Fascist Grey Wolves in the Netherlands

On 5 January, the deputy prime minister of Turkey, Devlet Bahceli, visited the Netherlands at the invitation of the Turkish Federation of Holland (TFN), the fascist Grey Wolves' main front organisation in the country.

Bahceli, who is also chairman and boss of the Grey Wolves' parent organisation, the Party of Nationalist Action (MHP), addressed 4,000 enthusiastic TFN supporters at a big concert hall in Den Bosch. In his entourage were MHP big shots from Turkey, the Turkish ambassador to the Netherlands and the two consuls there.

The meeting was organised, it appears, as part of an MHP European propaganda and recruitment drive, which has included similar trips to Germany, France and Belgium. The TFN dressed up its political rally as a "cultural event" and, despite considerable protest, the Dutch government and the Den Bosch city council decided to give permission for the gathering to go ahead.

Little thought, it appears was given to the well established fact that the Grey Wolves in Turkey (and elsewhere) are a byword for racism, terror, torture, disappearances, kidnappings, mass-murder. The pan-Turkish ideology which underpins all their violence dreams of a Turkey stretching from Vienna to the Wall of China.

The Grey Wolves in western Europe today were originally sent there at the end of the 1970s and the beginning of the 1980s to infiltrate Turkish immigrant workers. Their task, at that time, was to combat Turkish left-wingers who had had to leave their homeland because of harsh state repression but, later, the Kurdish issue became equally important for the fascists. As a result, the Grey Wolves stepped up their activities in the Netherlands by founding the TFN in 1995. The latter now has around 56 local units and an estimated membership of 30,000.

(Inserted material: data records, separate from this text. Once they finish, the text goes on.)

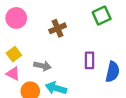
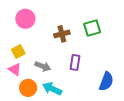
green square: (102, 16) -> (92, 28), moved
purple rectangle: (90, 60) -> (75, 62), moved

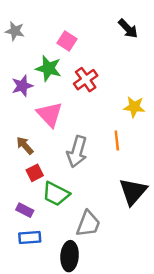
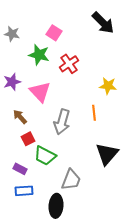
black arrow: (128, 29) -> (103, 23), size x1.4
gray star: (15, 31) -> (12, 34), moved
purple star: (22, 86) -> (12, 82), moved

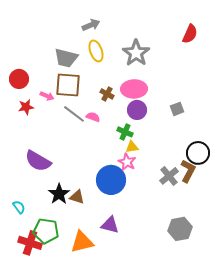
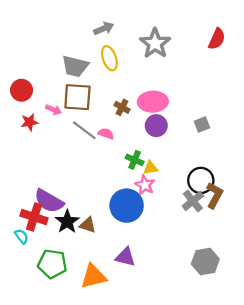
gray star: (136, 53) -> (155, 43), moved
green cross: (125, 132) -> (135, 160), moved
black circle: (198, 153) -> (201, 180), moved
purple semicircle: (38, 161) -> (49, 201), moved
red cross: (30, 243) -> (34, 217), moved

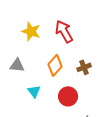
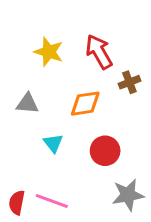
orange diamond: (55, 65) -> (85, 104), turned 40
brown cross: (84, 67) -> (129, 82), moved

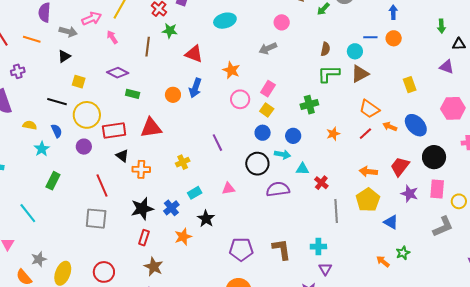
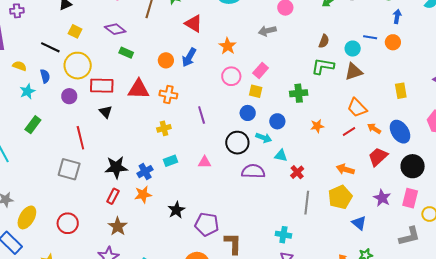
yellow square: (267, 110) -> (256, 91), turned -32
red trapezoid: (400, 167) -> (378, 157), moved
orange cross: (141, 169) -> (168, 95), moved
black star: (206, 219) -> (176, 210), moved
orange star: (183, 237) -> (143, 195), moved
brown L-shape: (281, 249) -> (233, 243), moved

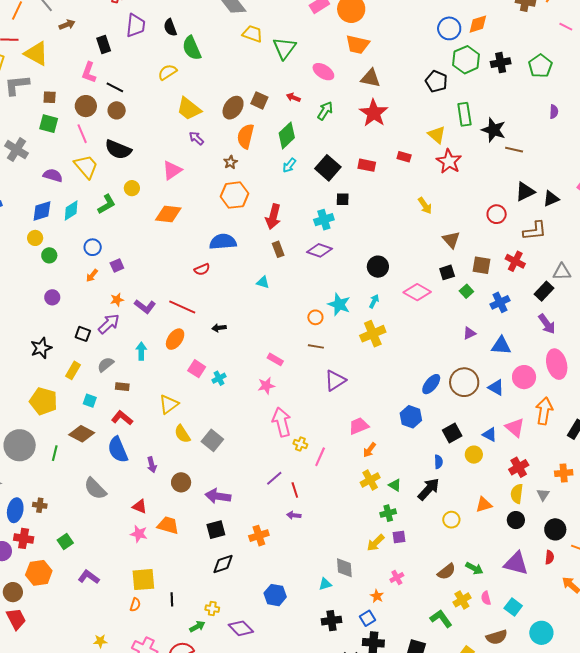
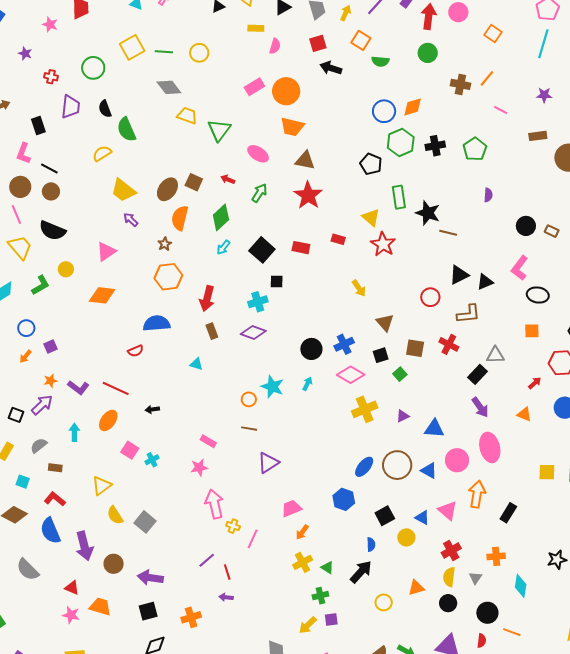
blue cross: (500, 302) -> (344, 344), moved
yellow cross: (373, 334) -> (365, 409), moved
purple arrow: (152, 465) -> (84, 546), size x1.8

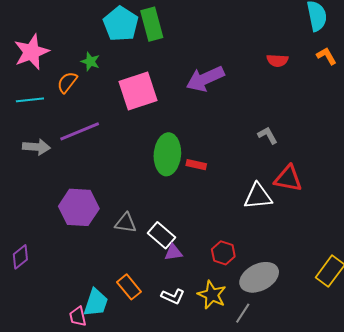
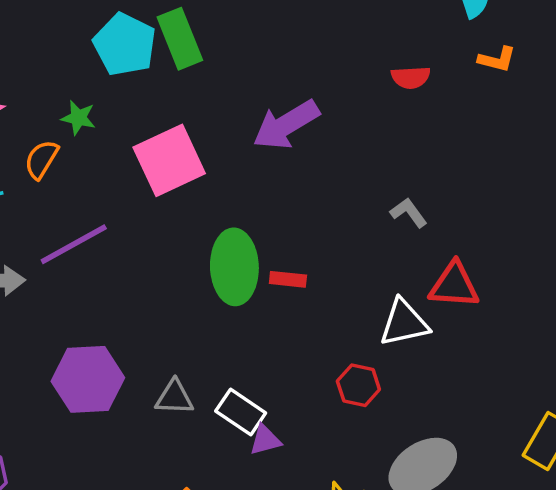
orange L-shape: (326, 56) -> (497, 59), turned 140
red hexagon: (223, 253) -> (358, 385), moved

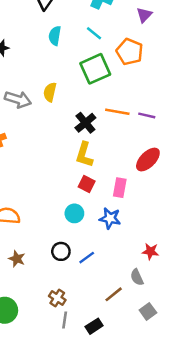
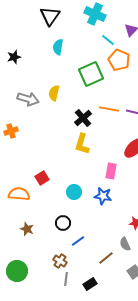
cyan line: (94, 33) -> (108, 40), moved
red square: (87, 184) -> (42, 178), moved, turned 32
blue line: (87, 258) -> (78, 241), moved

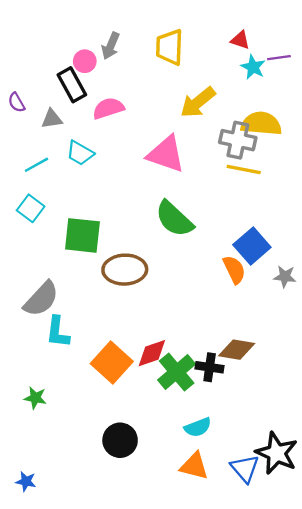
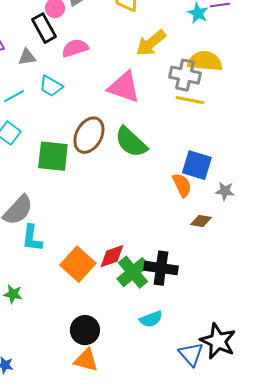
blue square: (252, 246) -> (197, 165), turned -32
brown ellipse: (125, 270) -> (89, 135), moved, turned -60
brown diamond: (237, 350) -> (201, 221), moved, size x0.7
black cross: (210, 367) -> (161, 268), size x1.4
orange triangle: (194, 466) -> (86, 360), moved

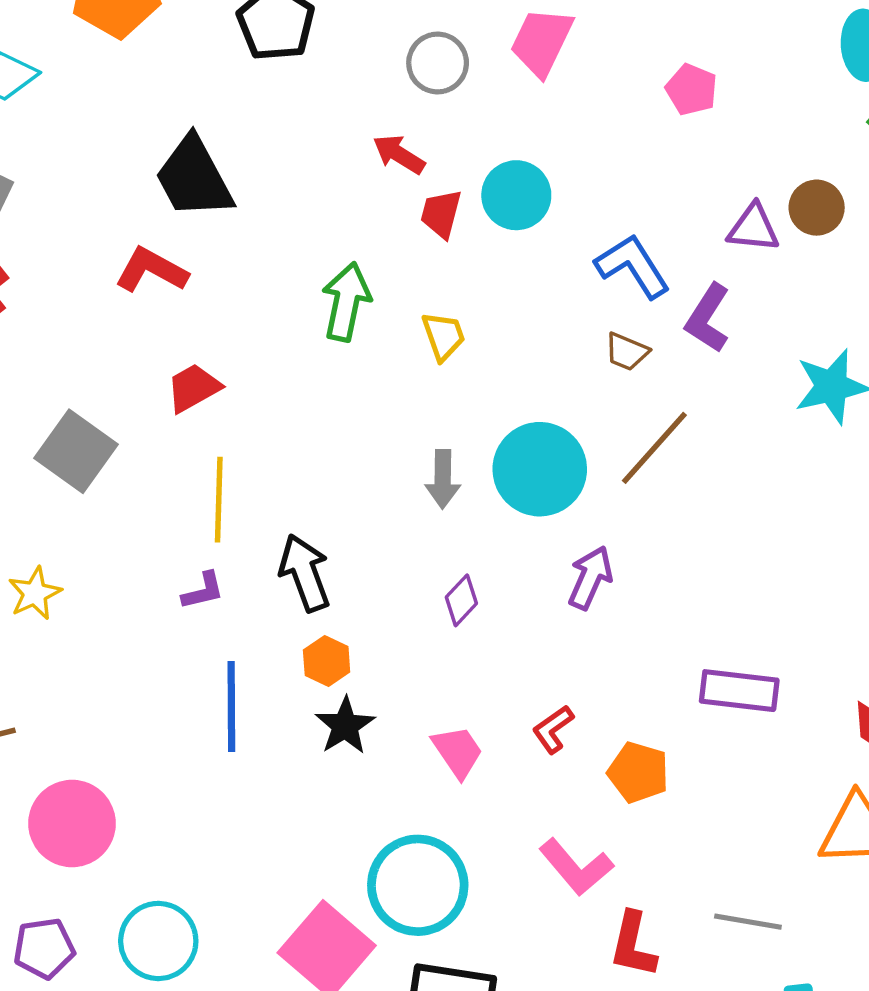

The list of racist and other crimes committed by this mob is very long. For example, they have attacked anti-racist demonstrations, severely wounded members of an Amnesty International picket and stabbed a Turkish hunger striker to death in Rotterdam. They are also deeply involved in mafia-like activities including drug trafficking, weapons smuggling, extortion from Turkish entrepreneurs and contract killing.

For reasons best known to itself, however, the Dutch government is strangely reluctant to take action against TFN racketeering. While it is difficult to pin all its crimes on the TFN, a halt to its mass rallies, a ban on public funding for its offshoot organisations and a serious effort to prevent Turkish youth from falling fall into the claws of the Grey Wolves would be a positive start to government action.

Given that the Dutch government is trying to encourage the integration of immigrants into Dutch society, it should be intervening to stop the Grey Wolves' sinister policy of influencing and intimidating the Turkish community in the Netherlands. On 5 January, the government had a chance to give precisely such a signal to democratic Turkish and Kurdish people in the Netherlands by banning the rally laid on by the TFN for the Grey Wolves' führer.

It did not do so. Instead, it gave the green light for what it bizarrely insisted on labelling 'a cultural manifestation', despite widespread advance publicity about MHP participants like Mustafa Yildizdogan, the Grey Wolves' most popular singer, who sang a lyric paying fulsome homage to the MHP's founder, Alparslan Turkes, who died in April 1997. Turkes, a big admirer of Adolf Hitler, often laced his speeches with extensive quotes from the Turkish edition of Mein Kampf. He also had contacts with the fascist Deutsche Volksunion in Germany.

The only protest on the day of the rally came from Turkish and Dutch anti-fascists who, because permission for their demonstration was deliberately delayed, could only mobilise 200 people to gather in the inner city of Den Bosch while the Grey Wolves were rallying on the other side of town.

Speakers at the anti-fascist demonstration, though, lashed the policy of the Turkish government in the so-called 'War against Terrorism', which is being used by Turkey to silence internal critics, criticised Dutch policy on Turkish and Kurdish refugees and conscientious objectors, denounced the infiltration of Grey Wolves in Dutch politics and laid into the "look-the-other-way" stance of NATO, the USA, the EU, the IMF and the World Bank towards the Turkish regime. These countries and institutions are making possible the worst kinds of human rights abuses in Turkey through their loans, investments, military assistance and sales of weapons to the Turkish state.